Sum of joint prob: 0.9999999999999993
P(E|C1,C2,C3,C4,C5,C6):
+-------+-------+------+-------+-------+-------+-------+----------------------------+
| C6    | C3    | E    | C5    | C2    | C4    | C1    |   phi(C6,C3,E,C5,C2,C4,C1) |
| C6(0) | C3(0) | E(0) | C5(0) | C2(0) | C4(0) | C1(0) |                     0.9999 |
+-------+-------+------+-------+-------+-------+-------+----------------------------+
| C6(0) | C3(0) | E(0) | C5(0) | C2(0) | C4(0) | C1(1) |                     0.0100 |
+-------+-------+------+-------+-------+-------+-------+----------------------------+
| C6(0) | C3(0) | E(0) | C5(0) | C2(0) | C4(1) | C1(0) |                     0.3000 |
+-------+-------+------+-------+-------+-------+-------+----------------------------+
| C6(0) | C3(0) | E(0) | C5(0) | C2(0) | C4(1) | C1(1) |                     0.0030 |
+-------+-------+------+-------+-------+-------+-------+----------------------------+
| C6(0) | C3(0) | E(0) | C5(0) | C2(1) | C4(0) | C1(0) |                     0

In [None]:
print("P(E|C1=0,C2=0,C3=0,C4=0,C5=0,C6=1):")
print(p_K6["E|C1,C2,C3,C4,C5,C6"].reduce([("C1", 0), ("C2", 0), ("C3", 0), ("C4", 0), ("C5", 0), ("C6", 1)], inplace=False))
print("P(E|C1=1,C2=0,C3=0,C4=0,C5=0,C6=1):")
print(p_K6["E|C1,C2,C3,C4,C5,C6"].reduce([("C1", 1), ("C2", 0), ("C3", 0), ("C4", 0), ("C5", 0), ("C6", 1)], inplace=False))

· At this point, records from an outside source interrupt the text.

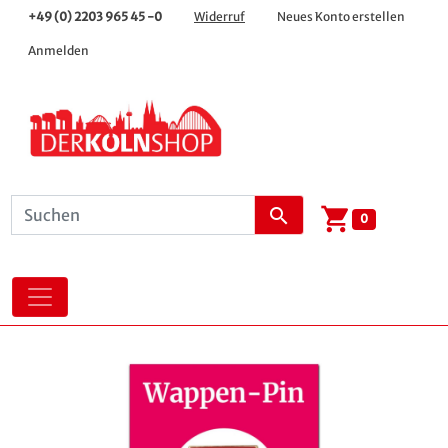
+49 (0) 2203 965 45 -0
Widerruf
Neues Konto erstellen
Anmelden
shopping_cart
search
0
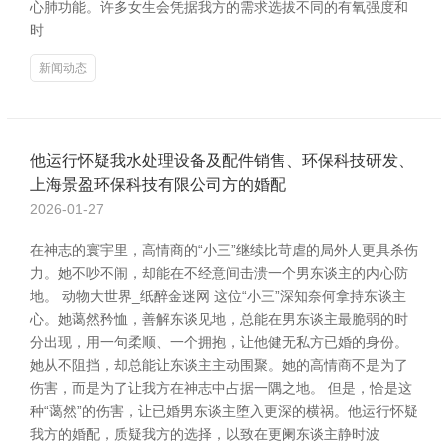
心肺功能。许多女生会凭据我方的需求选拔不同的有氧强度和
时
新闻动态
他运行怀疑我水处理设备及配件销售、环保科技研发、
上海景盈环保科技有限公司方的婚配
2026-01-27
在神志的寰宇里，高情商的“小三”继续比苛虐的局外人更具杀伤
力。她不吵不闹，却能在不经意间击溃一个男东谈主的内心防
地。 动物大世界_纸醉金迷网 这位“小三”深知奈何拿持东谈主
心。她蔼然矜恤，善解东谈见地，总能在男东谈主最脆弱的时
分出现，用一句柔顺、一个拥抱，让他健无私方已婚的身份。
她从不阻挡，却总能让东谈主主动围聚。她的高情商不是为了
伤害，而是为了让我方在神志中占据一隅之地。 但是，恰是这
种“蔼然”的伤害，让已婚男东谈主堕入更深的横祸。他运行怀疑
我方的婚配，质疑我方的选择，以致在更阑东谈主静时波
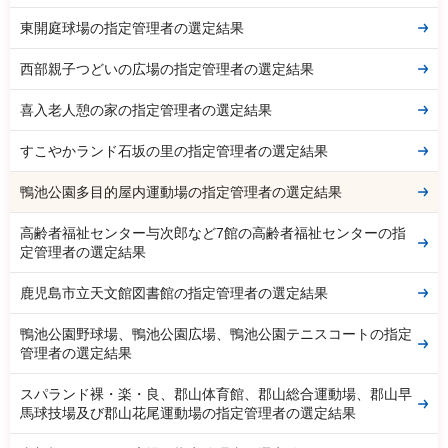
東開庭球場の指定管理者の選定結果
西部親子つどいの広場の指定管理者の選定結果
喜入老人憩の家の指定管理者の選定結果
すこやかランド石坂の里の指定管理者の選定結果
鴨池公園多目的屋内運動場の指定管理者の選定結果
高齢者福祉センター与次郎など7館の高齢者福祉センターの指
定管理者の選定結果
鹿児島市立天文館図書館の指定管理者の選定結果
鴨池公園野球場、鴨池公園広場、鴨池公園テニスコートの指定
管理者の選定結果
スパランド裸・楽・良、郡山体育館、郡山総合運動場、郡山早
馬球技場及び郡山花尾運動場の指定管理者の選定結果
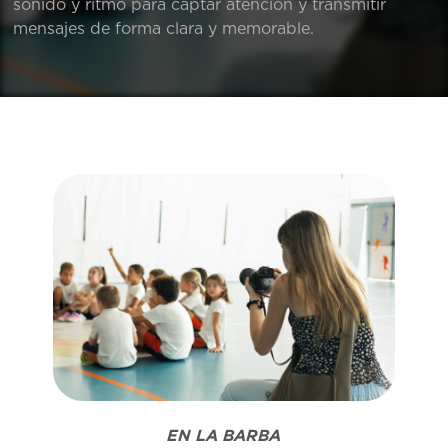
sonido y ritmo para captar atención y transmitir
mensajes de forma clara y memorable.
EN LA BARBA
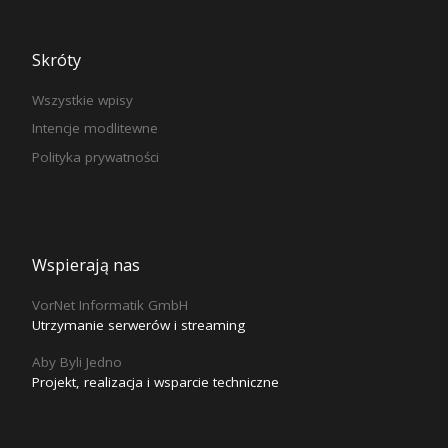
Skróty
Wszystkie wpisy
Intencje modlitewne
Polityka prywatności
Wspierają nas
VorNet Informatik GmbH
Utrzymanie serwerów i streaming
Aby Byli Jedno
Projekt, realizacja i wsparcie techniczne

P(E|C1=0,C2=0,C3=0,C4=0,C5=0,C6=1):
+------+----------+
| E    |   phi(E) |
| E(0) |   0.5000 |
+------+----------+
| E(1) |   0.5000 |
+------+----------+
P(E|C1=1,C2=0,C3=0,C4=0,C5=0,C6=1):
+------+----------+
| E    |   phi(E) |
| E(0) |   0.0050 |
+------+----------+
| E(1) |   0.9950 |
+------+----------+


## References

\[1\]  J. Pearl. Probabilistic reasoning in intelligent systems: networks of plausible inference. Elsevier, 2014.